36.2. Wherever two (2) or more Exchanges or other trading markets exist, the Commission may require and enforce uniformity of trading regulations in and/or between or among said Exchanges or other trading markets.
36.3. In addition to the existing Philippine Stock Exchange, the Commission shall have the authority to determine the number, size and location of stock Exchanges, other trading markets and commodity Exchanges and other similar organizations in the light of national or regional requirements for such activities with the view to promote, enhance, protect, conserve or rationalize investment.
36.4. The Commission, having due regard to the public interest, the protection of investors, the safeguarding of securities and funds, and maintenance of fair competition among brokers, dealers, clearing agencies, and transfer agents, shall promulgate rules and regulations for the prompt and accurate clearance and settlement of securities transactions.
36.5. (a) The Commission may establish or facilitate the establishment of trust funds which shall be contributed by Exchanges, brokers, dealers, underwriters, transfer agents, salesmen and other persons transacting in securities, as the Commission may require, for the purpose of compensating investors for the extraordinary losses or damage they may suffer due to business failure or fraud or mismanagement of the persons with whom they transact, under such rules and regulations as the Commission may from time to time prescribe or approve in the public interest.

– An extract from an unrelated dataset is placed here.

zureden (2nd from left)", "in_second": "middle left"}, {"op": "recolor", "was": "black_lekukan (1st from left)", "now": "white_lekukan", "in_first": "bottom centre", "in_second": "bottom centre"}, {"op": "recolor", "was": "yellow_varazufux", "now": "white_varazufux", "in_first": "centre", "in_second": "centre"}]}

(b) The Commission may, having due regard to the public interest or the protection of investors, regulate, supervise, examine, suspend or otherwise discontinue such and other similar funds under such rules and regulations which the Commission may promulgate, and which may include taking custody and management of the fund itself as well as investments in and disbursements from the funds under such forms of control and supervision by the Commission as it may from time to time require. The authority granted to the Commission under this subsection shall also apply to all funds established for the protection of investors, whether established by the Commission or otherwise.
Section 37. Registration of Innovative and Other Trading Markets. – The Commission, having due regard for national economic development, shall encourage competitiveness in the market by promulgating within six (6) months upon the enactment of this Code, rules for the registration and licensing of innovative and other trading markets or Exchanges covering, but not limited to, the issuance and trading of innovative securities, securities of small, medium, growth and venture enterprises, and technology-based ventures pursuant to Section 33 of this Code.

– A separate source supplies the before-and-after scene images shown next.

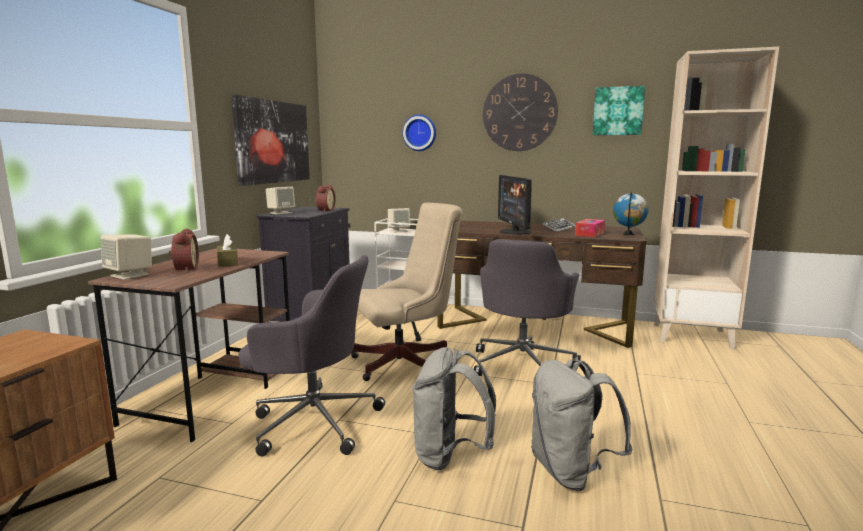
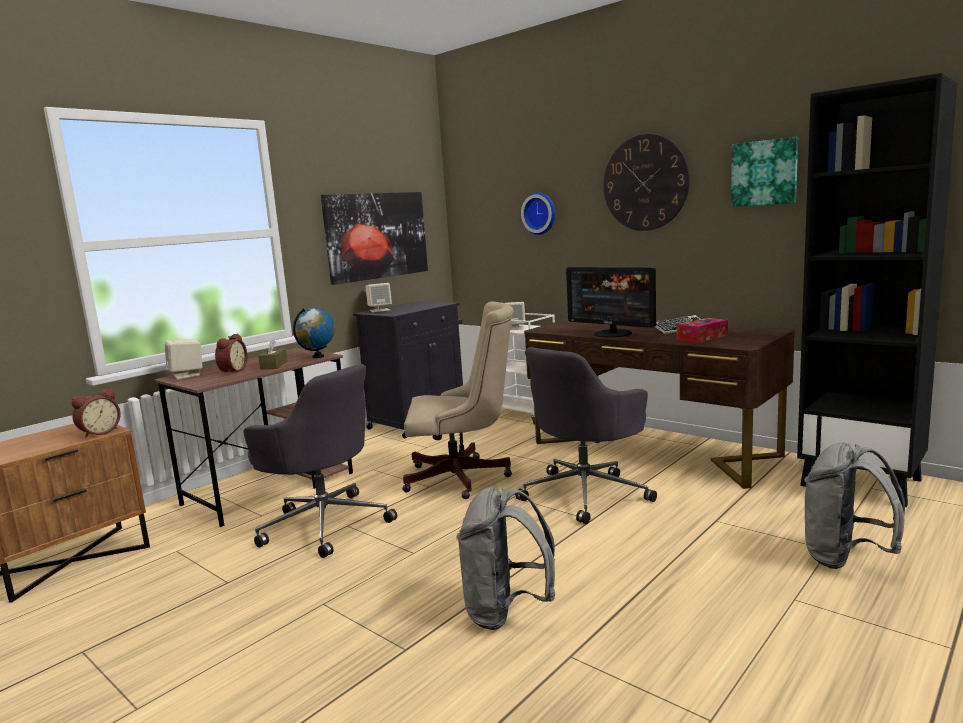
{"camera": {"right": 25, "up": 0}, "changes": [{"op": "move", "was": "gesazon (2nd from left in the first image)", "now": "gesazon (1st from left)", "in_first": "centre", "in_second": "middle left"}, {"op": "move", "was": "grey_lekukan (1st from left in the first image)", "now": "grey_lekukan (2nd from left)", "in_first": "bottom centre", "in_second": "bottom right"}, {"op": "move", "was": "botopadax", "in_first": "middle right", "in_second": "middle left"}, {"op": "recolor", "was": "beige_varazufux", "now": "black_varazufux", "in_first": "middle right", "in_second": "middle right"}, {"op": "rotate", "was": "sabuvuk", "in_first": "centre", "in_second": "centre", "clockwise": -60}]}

Section 38. Independent Directors. – Any corporation with a class of equity securities listed for trading on an Exchange or with assets in excess of Fifty million pesos (P50,000,000.00) and having two hundred (200) or more holders, at least of two hundred (200) of which are holding at least one hundred (100) shares of a class of its equity securities or which has sold a class of equity securities to the public pursuant to an effective registration statement in compliance with Section 12 hereof shall have at least two (2) independent directors or such independent directors shall constitute at least twenty percent (20%) of the members of such board whichever is the lesser. For this purpose, an “independent director” shall mean a person other than an officer or employee of the corporation, its parent or subsidiaries, or any other individual having a relationship with the corporation, which would interfere with the exercise of independent judgement in carrying out the responsibilities of a director.